Try it: Using the entries below, write out the line with "100 | Pass |", the line with "The values reported", and every line in between, exactly as each is written.

- Opening Delimiter -

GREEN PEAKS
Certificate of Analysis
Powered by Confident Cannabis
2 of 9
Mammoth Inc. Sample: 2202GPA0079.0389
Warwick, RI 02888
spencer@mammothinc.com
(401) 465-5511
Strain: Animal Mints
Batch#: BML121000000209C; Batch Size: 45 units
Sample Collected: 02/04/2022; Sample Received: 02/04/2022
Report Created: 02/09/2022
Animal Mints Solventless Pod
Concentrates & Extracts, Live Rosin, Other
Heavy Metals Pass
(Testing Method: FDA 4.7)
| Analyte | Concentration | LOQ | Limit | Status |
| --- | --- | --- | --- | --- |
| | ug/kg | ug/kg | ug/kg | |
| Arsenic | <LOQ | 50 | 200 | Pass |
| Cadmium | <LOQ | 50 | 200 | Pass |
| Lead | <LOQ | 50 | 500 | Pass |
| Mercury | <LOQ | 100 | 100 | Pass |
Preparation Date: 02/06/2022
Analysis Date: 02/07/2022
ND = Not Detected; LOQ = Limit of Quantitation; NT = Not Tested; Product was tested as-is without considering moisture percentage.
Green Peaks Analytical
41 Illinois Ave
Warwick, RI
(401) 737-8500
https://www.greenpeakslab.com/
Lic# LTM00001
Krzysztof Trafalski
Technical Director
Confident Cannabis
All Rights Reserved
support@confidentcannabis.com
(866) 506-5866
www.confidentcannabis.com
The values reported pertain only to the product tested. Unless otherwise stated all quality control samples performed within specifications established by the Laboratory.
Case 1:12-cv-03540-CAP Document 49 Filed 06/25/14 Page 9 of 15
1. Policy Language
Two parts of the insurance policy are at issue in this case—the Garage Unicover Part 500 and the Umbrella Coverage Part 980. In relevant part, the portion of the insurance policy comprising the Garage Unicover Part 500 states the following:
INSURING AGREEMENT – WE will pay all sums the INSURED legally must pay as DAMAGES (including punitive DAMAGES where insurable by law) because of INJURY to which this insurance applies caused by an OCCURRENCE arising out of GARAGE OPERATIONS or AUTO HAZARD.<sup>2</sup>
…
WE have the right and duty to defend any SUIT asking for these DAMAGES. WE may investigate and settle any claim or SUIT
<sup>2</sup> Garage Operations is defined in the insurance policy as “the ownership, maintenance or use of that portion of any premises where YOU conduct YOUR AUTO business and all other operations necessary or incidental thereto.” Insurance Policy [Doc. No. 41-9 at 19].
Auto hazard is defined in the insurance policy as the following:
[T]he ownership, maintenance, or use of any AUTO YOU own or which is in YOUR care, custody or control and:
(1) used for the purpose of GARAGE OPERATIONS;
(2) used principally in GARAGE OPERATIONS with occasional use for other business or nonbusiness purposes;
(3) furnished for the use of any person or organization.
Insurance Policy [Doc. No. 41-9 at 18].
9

- Closing Delimiter -
- Opening Delimiter -

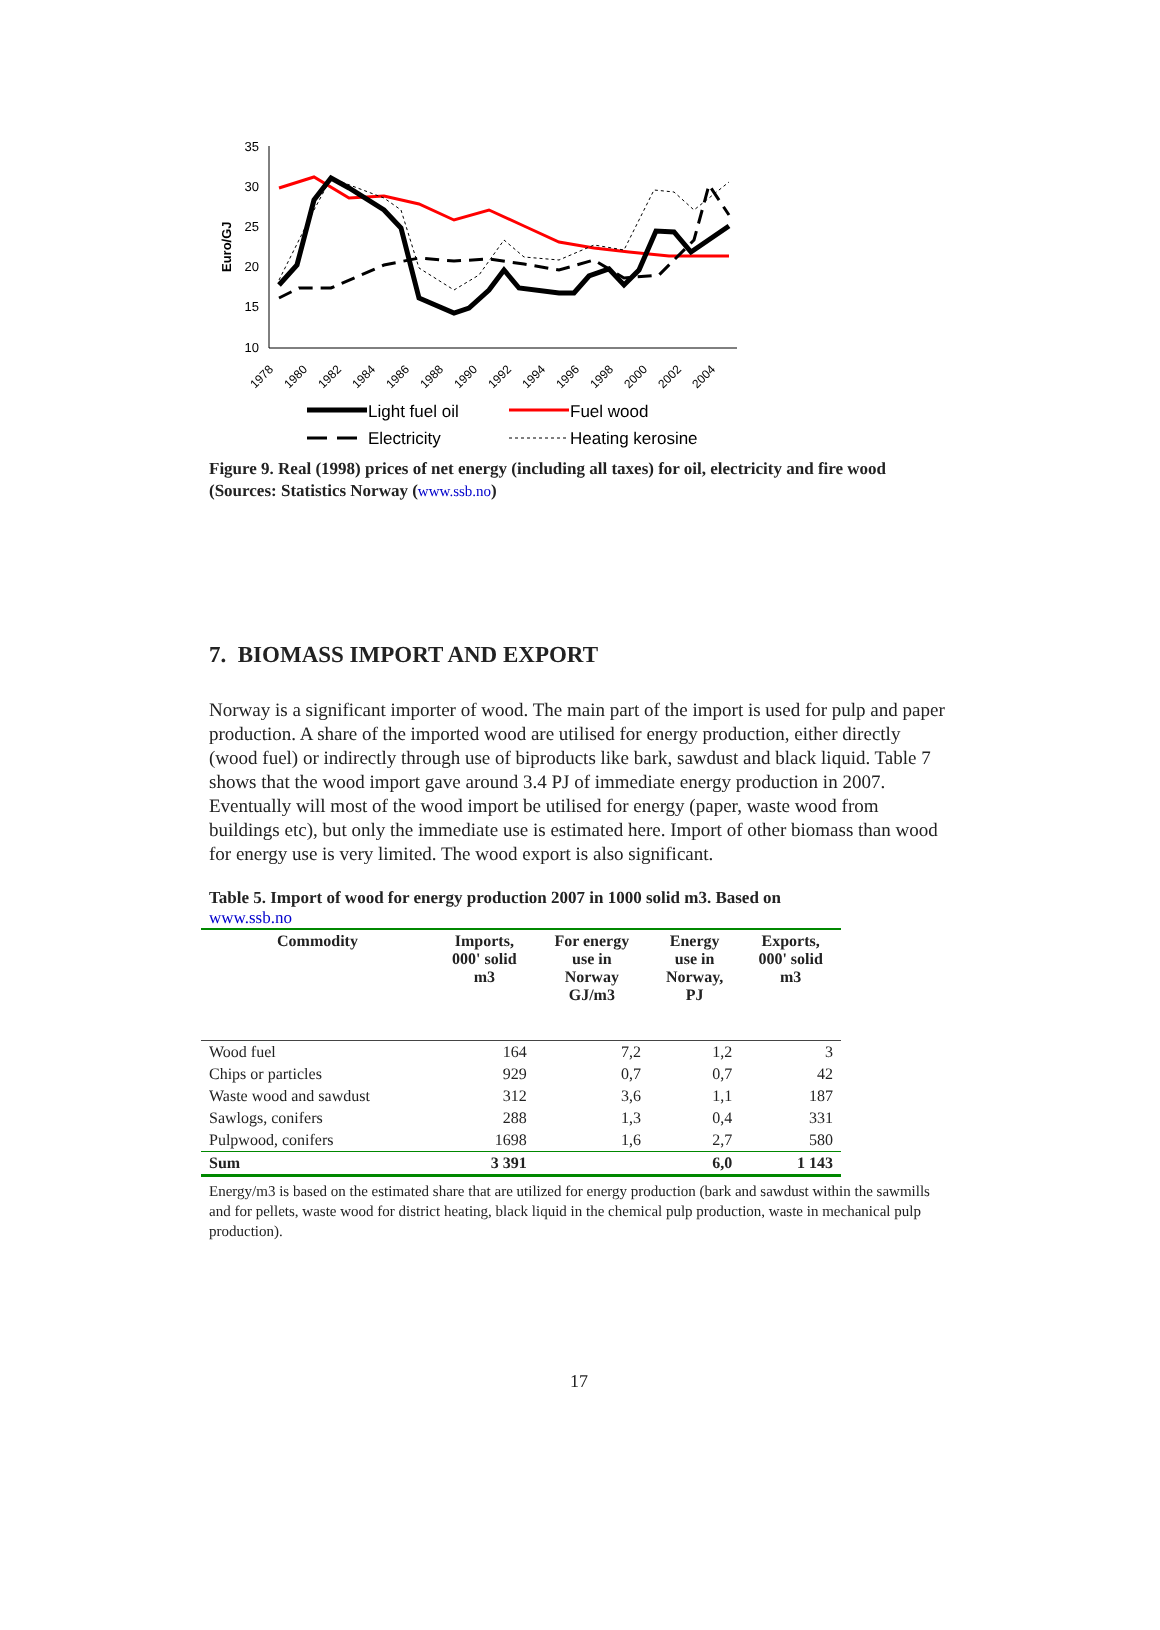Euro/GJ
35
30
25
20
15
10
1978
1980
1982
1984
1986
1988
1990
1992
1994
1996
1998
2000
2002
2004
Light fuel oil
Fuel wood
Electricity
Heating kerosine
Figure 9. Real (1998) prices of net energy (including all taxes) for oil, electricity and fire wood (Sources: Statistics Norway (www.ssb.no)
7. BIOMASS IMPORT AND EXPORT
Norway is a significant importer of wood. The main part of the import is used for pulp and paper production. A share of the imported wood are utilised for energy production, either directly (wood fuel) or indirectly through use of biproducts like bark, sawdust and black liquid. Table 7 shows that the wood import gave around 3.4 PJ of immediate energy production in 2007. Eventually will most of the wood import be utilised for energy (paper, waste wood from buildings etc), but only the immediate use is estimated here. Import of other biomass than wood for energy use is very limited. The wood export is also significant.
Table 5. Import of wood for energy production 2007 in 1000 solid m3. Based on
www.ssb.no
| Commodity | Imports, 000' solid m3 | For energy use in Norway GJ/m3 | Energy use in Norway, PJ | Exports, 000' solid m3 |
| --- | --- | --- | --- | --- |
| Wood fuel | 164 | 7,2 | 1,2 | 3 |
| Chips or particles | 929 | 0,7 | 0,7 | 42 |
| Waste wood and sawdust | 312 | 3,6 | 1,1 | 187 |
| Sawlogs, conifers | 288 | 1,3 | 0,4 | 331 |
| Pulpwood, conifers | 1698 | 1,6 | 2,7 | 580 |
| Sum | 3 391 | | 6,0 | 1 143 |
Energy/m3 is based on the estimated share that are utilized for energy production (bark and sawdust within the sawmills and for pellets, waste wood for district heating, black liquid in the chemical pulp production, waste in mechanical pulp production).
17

- Closing Delimiter -
- Opening Delimiter -

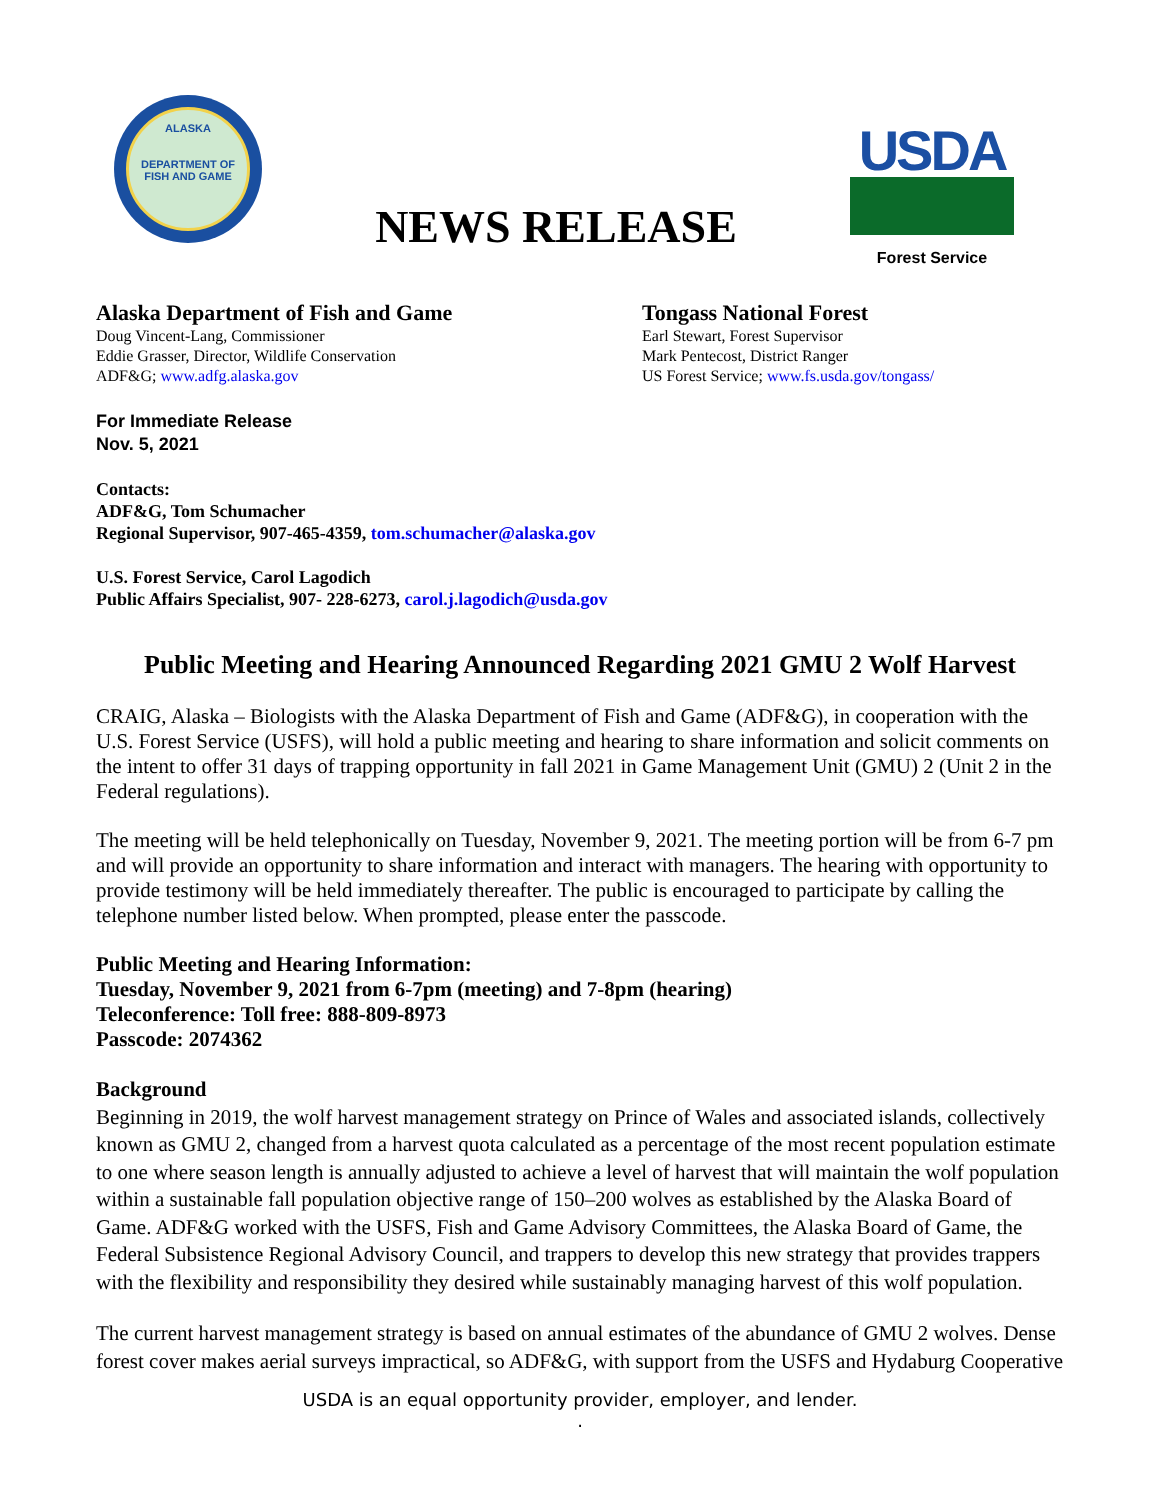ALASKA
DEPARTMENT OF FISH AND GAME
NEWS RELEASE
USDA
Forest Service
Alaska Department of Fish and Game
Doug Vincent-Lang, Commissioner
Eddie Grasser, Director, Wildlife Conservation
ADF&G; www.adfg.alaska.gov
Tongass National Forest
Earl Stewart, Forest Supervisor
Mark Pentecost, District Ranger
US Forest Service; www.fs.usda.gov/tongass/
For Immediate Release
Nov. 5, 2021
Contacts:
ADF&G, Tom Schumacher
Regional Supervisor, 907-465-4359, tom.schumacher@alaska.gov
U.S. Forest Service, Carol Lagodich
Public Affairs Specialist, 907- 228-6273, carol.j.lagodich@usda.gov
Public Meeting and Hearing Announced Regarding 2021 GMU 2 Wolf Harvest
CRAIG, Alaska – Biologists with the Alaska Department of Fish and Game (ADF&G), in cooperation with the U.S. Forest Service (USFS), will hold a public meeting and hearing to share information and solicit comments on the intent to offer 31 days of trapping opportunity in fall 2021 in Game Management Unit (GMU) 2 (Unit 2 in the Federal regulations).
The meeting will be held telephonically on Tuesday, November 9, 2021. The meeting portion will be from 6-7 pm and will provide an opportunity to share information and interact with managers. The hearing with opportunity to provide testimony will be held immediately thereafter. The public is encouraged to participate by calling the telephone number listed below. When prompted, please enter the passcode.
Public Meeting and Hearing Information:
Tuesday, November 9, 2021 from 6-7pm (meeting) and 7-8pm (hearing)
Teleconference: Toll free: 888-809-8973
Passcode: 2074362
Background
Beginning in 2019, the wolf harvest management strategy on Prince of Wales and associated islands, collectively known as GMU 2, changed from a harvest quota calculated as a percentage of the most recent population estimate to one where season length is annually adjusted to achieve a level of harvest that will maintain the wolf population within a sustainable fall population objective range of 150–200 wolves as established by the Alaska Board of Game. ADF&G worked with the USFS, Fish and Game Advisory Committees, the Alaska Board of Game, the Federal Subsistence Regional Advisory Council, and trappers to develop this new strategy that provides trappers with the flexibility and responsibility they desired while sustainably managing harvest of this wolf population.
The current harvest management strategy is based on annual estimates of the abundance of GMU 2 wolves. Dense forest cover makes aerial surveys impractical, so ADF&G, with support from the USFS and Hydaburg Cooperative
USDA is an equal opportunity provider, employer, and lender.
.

- Closing Delimiter -

Exercise response:
| Mercury | <LOQ | 100 | 100 | Pass |
Preparation Date: 02/06/2022
Analysis Date: 02/07/2022
ND = Not Detected; LOQ = Limit of Quantitation; NT = Not Tested; Product was tested as-is without considering moisture percentage.
Green Peaks Analytical
41 Illinois Ave
Warwick, RI
(401) 737-8500
https://www.greenpeakslab.com/
Lic# LTM00001
Krzysztof Trafalski
Technical Director
Confident Cannabis
All Rights Reserved
support@confidentcannabis.com
(866) 506-5866
www.confidentcannabis.com
The values reported pertain only to the product tested. Unless otherwise stated all quality control samples performed within specifications established by the Laboratory.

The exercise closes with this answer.